Collected data
- - - - -

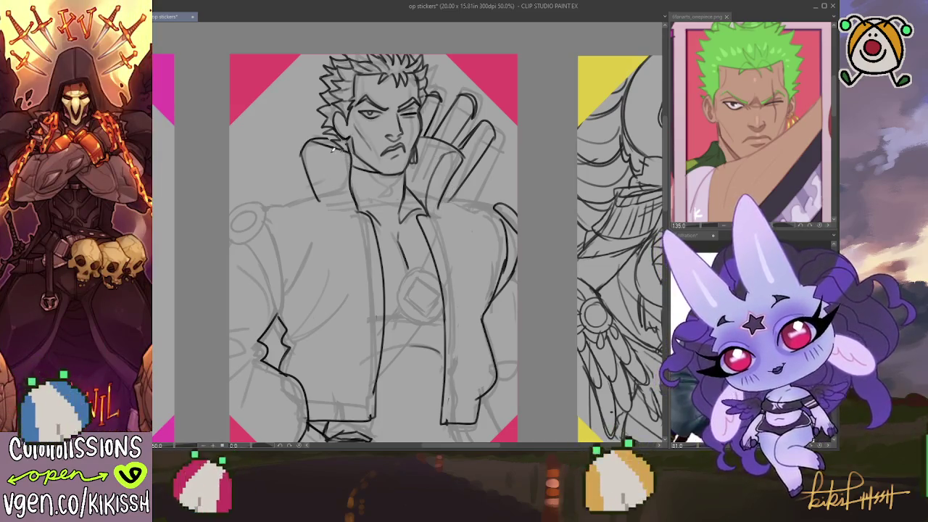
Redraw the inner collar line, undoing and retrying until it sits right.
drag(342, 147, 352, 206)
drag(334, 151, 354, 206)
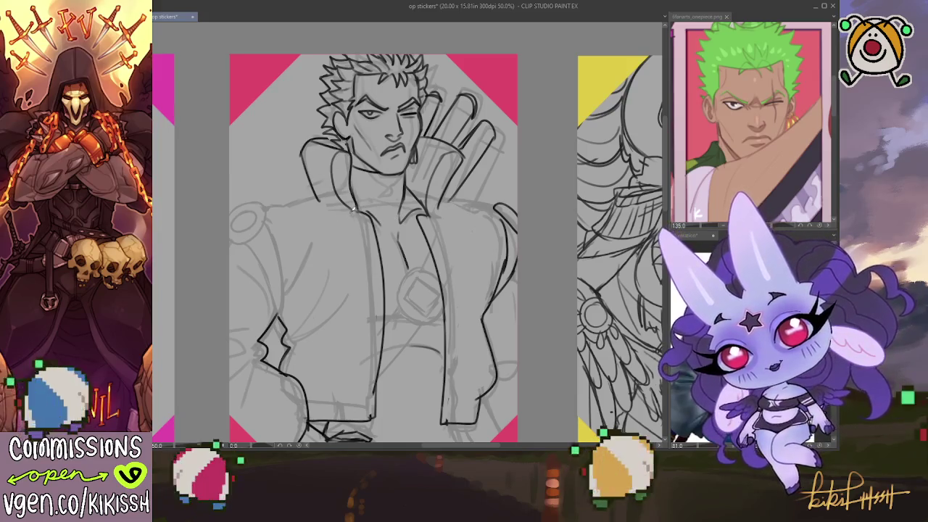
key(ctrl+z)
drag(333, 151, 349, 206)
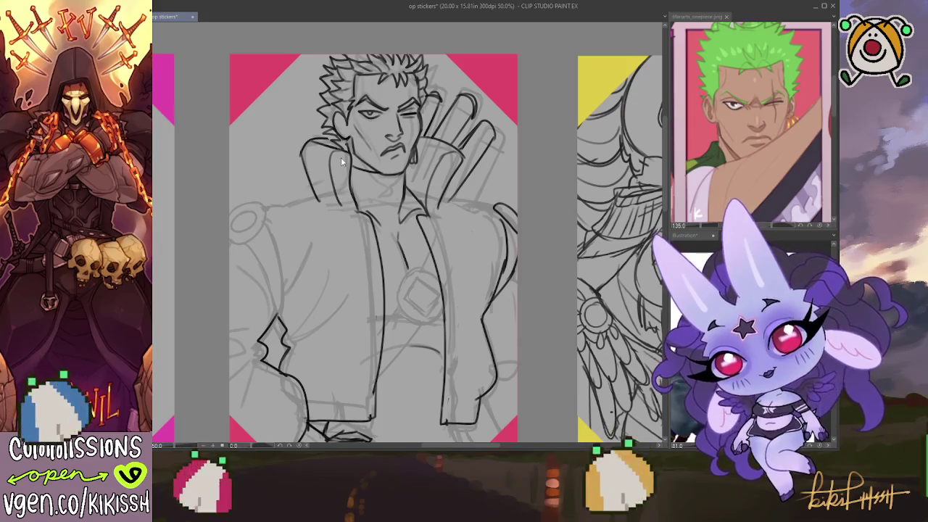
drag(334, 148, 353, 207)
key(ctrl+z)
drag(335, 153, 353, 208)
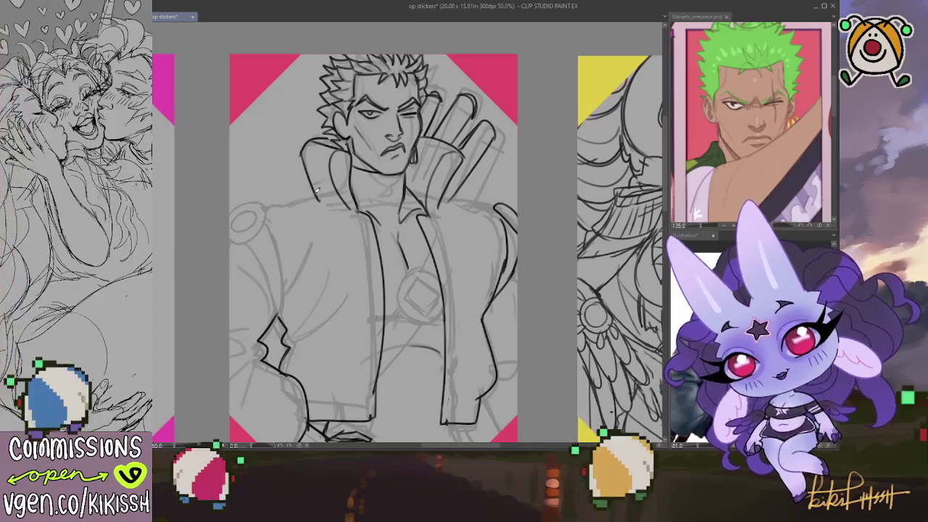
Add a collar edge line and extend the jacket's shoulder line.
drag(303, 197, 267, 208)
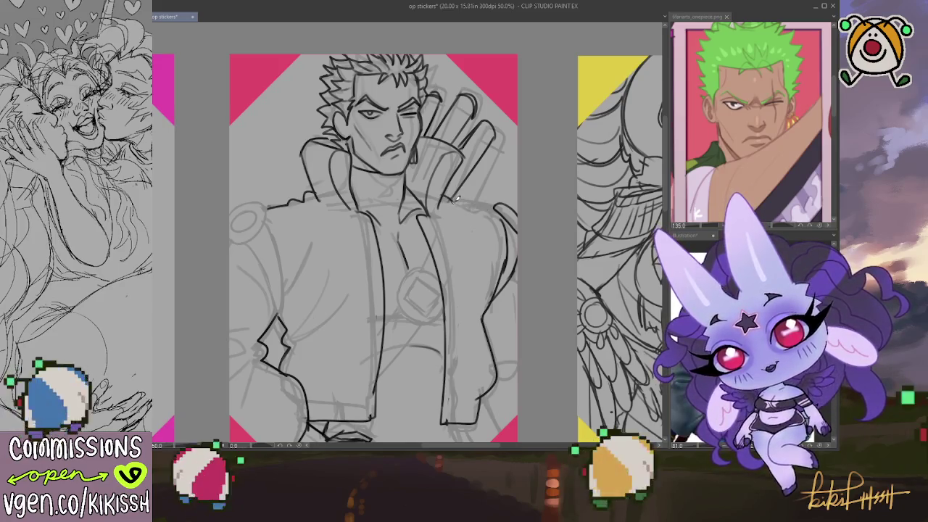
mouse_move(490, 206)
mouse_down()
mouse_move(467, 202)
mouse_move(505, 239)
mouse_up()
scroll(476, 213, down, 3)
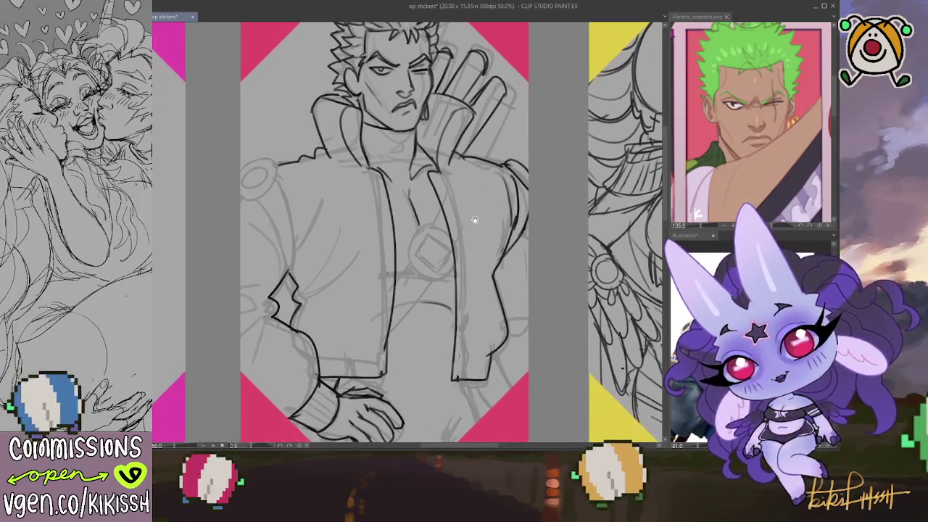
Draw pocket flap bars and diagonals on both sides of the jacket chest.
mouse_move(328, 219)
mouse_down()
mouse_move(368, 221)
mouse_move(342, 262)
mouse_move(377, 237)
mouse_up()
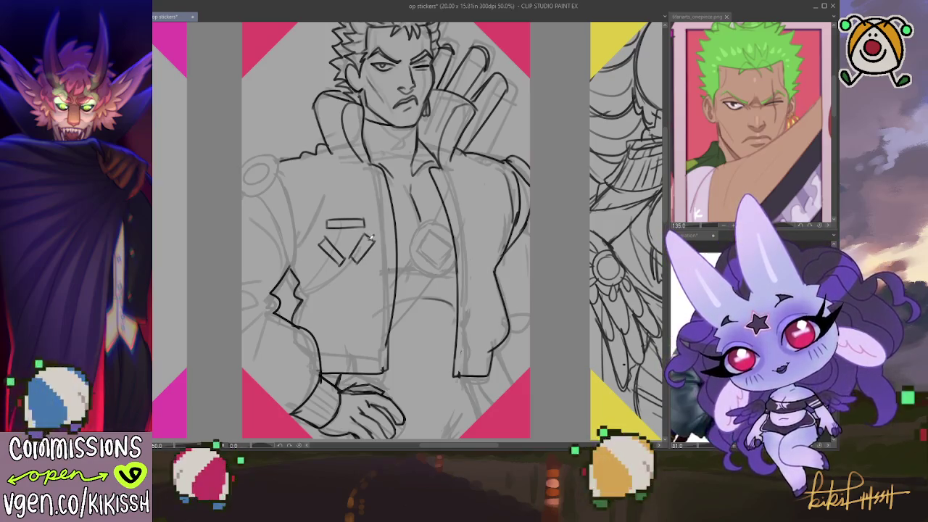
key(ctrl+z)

- - - - -

## PROBLEM
What is needed is a word-for-word copy of the lines from the one containing "drag(333, 151, 349, 206)" through the final line of the records above, both included, with the pictures left out.

## REPLY
drag(333, 151, 349, 206)
drag(334, 148, 353, 207)
key(ctrl+z)
drag(335, 153, 353, 208)
Add a collar edge line and extend the jacket's shoulder line.
drag(303, 197, 267, 208)
mouse_move(490, 206)
mouse_down()
mouse_move(467, 202)
mouse_move(505, 239)
mouse_up()
scroll(476, 213, down, 3)
Draw pocket flap bars and diagonals on both sides of the jacket chest.
mouse_move(328, 219)
mouse_down()
mouse_move(368, 221)
mouse_move(342, 262)
mouse_move(377, 237)
mouse_up()
key(ctrl+z)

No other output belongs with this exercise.